Devemos ser samaritanos.

Homilia do 15º. Domingo do Tempo Comum – Ano C

Devemos ser samaritanos. Anunciadores, como a samaritana que bebeu da água viva e saiu para anunciar a cidade que havia encontrado o Messias. Misericordiosos, como aquele samaritano que foi capaz de se aproximar, compadecer-se, sair da montaria e colocar sobre ela quem estava caído no chão.
O ponto de partida do Evangelho de hoje é a resposta sobre uma pergunta simples dirigida a Jesus: “Quem é o meu próximo?” Para os judeus, próximos eram os da mesma raça. Próximo significa ser amigo, ser vizinho… Jesus mostra que devemos nos fazer próximos. Não é uma categoria de privilegiados, pois podemos nos tornar próximos de todos.
Jesus escolheu o que é fundamental – o amor. Este é o verdadeiro cumprimento da lei. O jurista reconhece o amor na teoria, mas usa a lei para aliviar o comprometimento com a misericórdia. O sacerdote era o homem do Templo, dos sacrifícios, dos ofícios. O levita era uma espécie de sacerdote de segunda categoria. Ambos não tinham tempo, pois estavam ocupadas com as coisas santas, com o Templo de pedra. Jesus mostra que os homens considerados mais santos não cumprem a lei na sua profundidade. Já os desprezados infiéis, os samaritanos, podem ser capazes de se tornar próximos. Para Jesus a justiça não está nos títulos estabelecidos, mas na atitude misericordiosa.

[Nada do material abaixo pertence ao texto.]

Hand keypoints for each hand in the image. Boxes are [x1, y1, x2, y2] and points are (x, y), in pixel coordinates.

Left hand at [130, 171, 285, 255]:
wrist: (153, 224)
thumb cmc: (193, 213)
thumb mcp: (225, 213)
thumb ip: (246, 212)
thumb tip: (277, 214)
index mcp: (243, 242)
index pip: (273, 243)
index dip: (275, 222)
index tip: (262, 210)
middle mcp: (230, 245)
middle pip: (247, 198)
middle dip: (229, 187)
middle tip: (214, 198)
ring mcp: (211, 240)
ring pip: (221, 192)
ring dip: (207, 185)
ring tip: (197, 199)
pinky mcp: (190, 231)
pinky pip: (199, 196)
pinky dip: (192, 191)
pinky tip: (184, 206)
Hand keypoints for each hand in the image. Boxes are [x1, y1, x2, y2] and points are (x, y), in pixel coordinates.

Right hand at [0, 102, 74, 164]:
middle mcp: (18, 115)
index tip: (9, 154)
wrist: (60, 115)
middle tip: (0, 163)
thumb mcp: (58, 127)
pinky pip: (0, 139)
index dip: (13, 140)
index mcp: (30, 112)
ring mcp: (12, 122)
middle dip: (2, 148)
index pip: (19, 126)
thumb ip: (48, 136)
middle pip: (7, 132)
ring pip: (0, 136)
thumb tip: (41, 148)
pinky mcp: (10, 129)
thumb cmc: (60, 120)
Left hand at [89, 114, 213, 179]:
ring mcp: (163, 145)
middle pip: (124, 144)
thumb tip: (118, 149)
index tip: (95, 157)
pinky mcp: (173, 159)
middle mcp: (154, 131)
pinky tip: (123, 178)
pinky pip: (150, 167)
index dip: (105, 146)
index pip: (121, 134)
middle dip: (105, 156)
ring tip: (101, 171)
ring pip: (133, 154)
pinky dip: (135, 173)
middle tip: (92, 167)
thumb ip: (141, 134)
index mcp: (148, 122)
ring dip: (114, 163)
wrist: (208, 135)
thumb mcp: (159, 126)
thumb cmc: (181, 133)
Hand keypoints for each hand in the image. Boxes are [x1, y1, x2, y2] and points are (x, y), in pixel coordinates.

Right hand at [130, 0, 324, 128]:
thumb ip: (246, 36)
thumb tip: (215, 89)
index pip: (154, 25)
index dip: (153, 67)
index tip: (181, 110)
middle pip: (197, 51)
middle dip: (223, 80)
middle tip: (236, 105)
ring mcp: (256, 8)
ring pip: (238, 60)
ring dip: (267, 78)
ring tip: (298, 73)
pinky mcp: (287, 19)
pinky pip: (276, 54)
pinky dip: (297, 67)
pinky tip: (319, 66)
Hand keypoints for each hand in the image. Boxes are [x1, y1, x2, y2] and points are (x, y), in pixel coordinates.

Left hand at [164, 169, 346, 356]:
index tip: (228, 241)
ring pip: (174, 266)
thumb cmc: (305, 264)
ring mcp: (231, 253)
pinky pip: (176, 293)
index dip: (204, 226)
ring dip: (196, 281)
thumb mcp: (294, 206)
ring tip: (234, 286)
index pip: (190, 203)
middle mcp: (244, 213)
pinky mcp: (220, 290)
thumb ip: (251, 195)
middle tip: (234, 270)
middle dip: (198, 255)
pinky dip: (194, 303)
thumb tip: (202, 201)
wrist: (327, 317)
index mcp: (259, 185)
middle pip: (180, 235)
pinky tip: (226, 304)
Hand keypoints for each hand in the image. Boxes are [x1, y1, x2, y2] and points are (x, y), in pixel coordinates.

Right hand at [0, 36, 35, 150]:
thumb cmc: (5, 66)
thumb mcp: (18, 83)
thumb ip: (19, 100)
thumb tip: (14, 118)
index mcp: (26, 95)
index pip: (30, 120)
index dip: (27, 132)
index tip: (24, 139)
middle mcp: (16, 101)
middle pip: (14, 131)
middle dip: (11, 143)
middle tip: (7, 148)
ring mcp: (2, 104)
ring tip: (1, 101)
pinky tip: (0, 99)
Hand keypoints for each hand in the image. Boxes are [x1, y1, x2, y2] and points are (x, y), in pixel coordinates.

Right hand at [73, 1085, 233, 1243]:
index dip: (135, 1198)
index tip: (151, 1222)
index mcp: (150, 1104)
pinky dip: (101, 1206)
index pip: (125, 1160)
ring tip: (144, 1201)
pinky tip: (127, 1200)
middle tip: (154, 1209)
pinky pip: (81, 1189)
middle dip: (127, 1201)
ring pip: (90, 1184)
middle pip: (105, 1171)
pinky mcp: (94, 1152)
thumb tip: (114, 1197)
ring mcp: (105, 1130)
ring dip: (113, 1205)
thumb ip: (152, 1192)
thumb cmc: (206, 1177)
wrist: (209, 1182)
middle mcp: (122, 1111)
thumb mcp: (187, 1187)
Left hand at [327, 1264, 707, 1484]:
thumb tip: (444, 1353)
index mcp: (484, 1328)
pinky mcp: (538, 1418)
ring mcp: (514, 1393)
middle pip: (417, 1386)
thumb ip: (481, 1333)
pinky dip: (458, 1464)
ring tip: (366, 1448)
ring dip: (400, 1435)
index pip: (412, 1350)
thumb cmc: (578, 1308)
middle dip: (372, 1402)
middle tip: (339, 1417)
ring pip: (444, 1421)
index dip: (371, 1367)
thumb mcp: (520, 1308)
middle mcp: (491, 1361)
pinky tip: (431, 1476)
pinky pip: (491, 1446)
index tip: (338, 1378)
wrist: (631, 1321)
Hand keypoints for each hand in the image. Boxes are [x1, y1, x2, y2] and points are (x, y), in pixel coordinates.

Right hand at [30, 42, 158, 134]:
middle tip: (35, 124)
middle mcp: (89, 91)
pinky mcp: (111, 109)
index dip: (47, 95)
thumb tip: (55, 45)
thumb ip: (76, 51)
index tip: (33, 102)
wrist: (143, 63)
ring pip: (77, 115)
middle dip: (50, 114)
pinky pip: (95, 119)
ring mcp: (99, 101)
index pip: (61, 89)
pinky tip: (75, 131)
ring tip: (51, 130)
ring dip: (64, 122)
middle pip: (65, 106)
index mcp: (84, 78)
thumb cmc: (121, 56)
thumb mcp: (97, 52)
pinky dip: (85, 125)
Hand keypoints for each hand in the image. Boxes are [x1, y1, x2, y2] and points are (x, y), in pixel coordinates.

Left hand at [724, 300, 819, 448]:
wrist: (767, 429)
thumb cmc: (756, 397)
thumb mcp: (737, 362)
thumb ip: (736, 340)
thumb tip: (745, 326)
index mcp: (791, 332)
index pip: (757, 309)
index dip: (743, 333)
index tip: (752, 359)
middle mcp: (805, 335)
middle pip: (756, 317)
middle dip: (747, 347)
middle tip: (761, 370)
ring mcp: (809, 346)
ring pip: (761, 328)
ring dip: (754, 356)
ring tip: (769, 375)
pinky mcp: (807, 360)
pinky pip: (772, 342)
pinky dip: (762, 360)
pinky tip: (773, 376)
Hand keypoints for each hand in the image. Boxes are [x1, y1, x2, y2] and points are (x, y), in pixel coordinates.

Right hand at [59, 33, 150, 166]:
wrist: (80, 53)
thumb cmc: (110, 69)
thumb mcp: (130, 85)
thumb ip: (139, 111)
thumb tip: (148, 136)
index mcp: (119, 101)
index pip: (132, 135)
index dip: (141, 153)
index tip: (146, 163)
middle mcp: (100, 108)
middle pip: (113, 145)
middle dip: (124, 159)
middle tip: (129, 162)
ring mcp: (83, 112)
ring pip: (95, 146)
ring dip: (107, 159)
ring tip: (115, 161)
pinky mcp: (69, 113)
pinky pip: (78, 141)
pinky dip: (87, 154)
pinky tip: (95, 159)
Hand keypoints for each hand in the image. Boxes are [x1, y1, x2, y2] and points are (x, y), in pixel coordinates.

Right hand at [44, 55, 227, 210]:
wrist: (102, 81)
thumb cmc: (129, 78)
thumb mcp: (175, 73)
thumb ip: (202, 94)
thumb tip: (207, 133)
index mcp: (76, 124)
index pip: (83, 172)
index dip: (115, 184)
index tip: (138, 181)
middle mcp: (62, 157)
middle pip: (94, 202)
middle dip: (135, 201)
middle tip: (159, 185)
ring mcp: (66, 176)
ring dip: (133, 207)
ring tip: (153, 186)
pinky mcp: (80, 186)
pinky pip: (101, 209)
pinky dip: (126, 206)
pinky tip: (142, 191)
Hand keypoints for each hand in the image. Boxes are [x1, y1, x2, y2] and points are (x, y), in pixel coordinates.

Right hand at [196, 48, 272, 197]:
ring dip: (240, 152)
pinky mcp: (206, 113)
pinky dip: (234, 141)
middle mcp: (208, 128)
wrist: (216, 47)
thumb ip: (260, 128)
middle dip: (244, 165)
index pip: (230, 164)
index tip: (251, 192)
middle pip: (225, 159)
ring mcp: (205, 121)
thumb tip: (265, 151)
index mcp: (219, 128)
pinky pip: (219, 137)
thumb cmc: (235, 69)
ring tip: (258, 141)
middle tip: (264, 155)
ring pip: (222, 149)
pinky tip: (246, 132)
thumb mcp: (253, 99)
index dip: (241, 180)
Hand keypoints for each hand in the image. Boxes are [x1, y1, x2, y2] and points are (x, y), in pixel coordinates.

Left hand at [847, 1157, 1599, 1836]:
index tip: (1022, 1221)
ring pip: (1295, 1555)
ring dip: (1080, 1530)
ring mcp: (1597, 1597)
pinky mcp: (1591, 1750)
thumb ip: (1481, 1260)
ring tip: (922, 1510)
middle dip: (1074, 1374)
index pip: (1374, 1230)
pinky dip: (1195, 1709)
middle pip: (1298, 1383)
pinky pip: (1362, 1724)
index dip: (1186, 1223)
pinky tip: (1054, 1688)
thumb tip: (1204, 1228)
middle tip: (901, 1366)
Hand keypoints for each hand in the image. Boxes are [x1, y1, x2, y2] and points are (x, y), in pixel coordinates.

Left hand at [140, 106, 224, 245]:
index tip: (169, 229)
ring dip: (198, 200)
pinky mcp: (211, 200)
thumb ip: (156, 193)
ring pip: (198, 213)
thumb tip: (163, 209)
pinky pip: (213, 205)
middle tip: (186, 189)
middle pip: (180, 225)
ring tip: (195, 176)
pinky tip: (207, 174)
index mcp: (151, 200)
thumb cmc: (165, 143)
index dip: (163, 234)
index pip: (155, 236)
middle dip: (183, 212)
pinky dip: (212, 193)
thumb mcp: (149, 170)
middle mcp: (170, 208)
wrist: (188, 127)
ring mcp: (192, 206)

Na ótica de Jesus, ser religioso não é frequentar o Templo, mas ter gestos de amor.
O samaritano se aproximou do homem caído e compadeceu-se, teve misericórdia, foi movido por piedade, por compaixão. No Evangelho de Lucas, o autor usa esse verbo empregado no versículo 33 em outras passagens: aplicando-o a Jesus (7,13: teve compaixão da Viúva que levava o filho) e para o Pai do filho pródigo (15,20: compadeceu-se do filho que voltara). Portanto é um verbo que caracteriza uma ação divina, de quem tem pura gratuidade em sua ação. Quando alguém se compadece do próximo, assemelha-se a Deus.
Qual dos três foi próximo do homem caído? A resposta do mestre da lei foi imediata: “aquele que usou de minsericórdia”.O termo misericórdia significa ter o coração batendo junto com o coração dos míseros (=sentir o que eles sentem, sofrer com). Quando sofremos junto com os pobres e sofredores, vamos ao encontro deles. Um doente compreende um doente, por exemplo. Não basta encorajar os outros com palavras prontas, é preciso entrar no seu mundo, mostrar que o nosso coração sente o sofrimento alheio.
A lei do amor não está longe de nós, mas está ao nosso alcance. Também podemos amar deste modo (1ª. Leitura). Também podemos ir ao encontro daquele que sofrem, daquele que está doente, daquele que precisa de um conselho, de um sorriso, de alimento, de afeto, de compreensão, de solidariedade… Não se resume na pseudo-solidariedadedo gesto de dar um trocado ou um prato de comida. Trata-se, sim, de sentir todos como próximos. É no cotidiano da vida que somos bons samaritanos. Talvez o judeu caído esteja mais perto de nós do que possamos imaginar. Antes de procurá-lo no sinaleiro, em um hospital ou num asilo, talvez seja melhor procurá-lo na nossa casa e no nosso trabalho.
Jesus nos ensina a amar com a totalidade do nosso ser (Dt 6,5; Lc 10,27). Amar com o coração: a partir do centro das decisões; amar com a alma: com o fôlego, com o desejo; amar com toda a força: com a vontade; amar com toda a inteligência.
A Eucaristia ó banquete dos próximos. Jesus se torna próximo de toda a humanidade, vem ao nosso encontro, morre por nós, ressuscita, faz-se pão. Só um Deus que se faz próximo pode comer junto em nossa mesa.
“O meu Reino ó quem vai compreender? Não se perde na pressa que tem sacerdote e levita que vão se cuidar… mas se mostra em quem não se contém, se aproxima e procura o melhor para o irmão agredido que viu no chão”.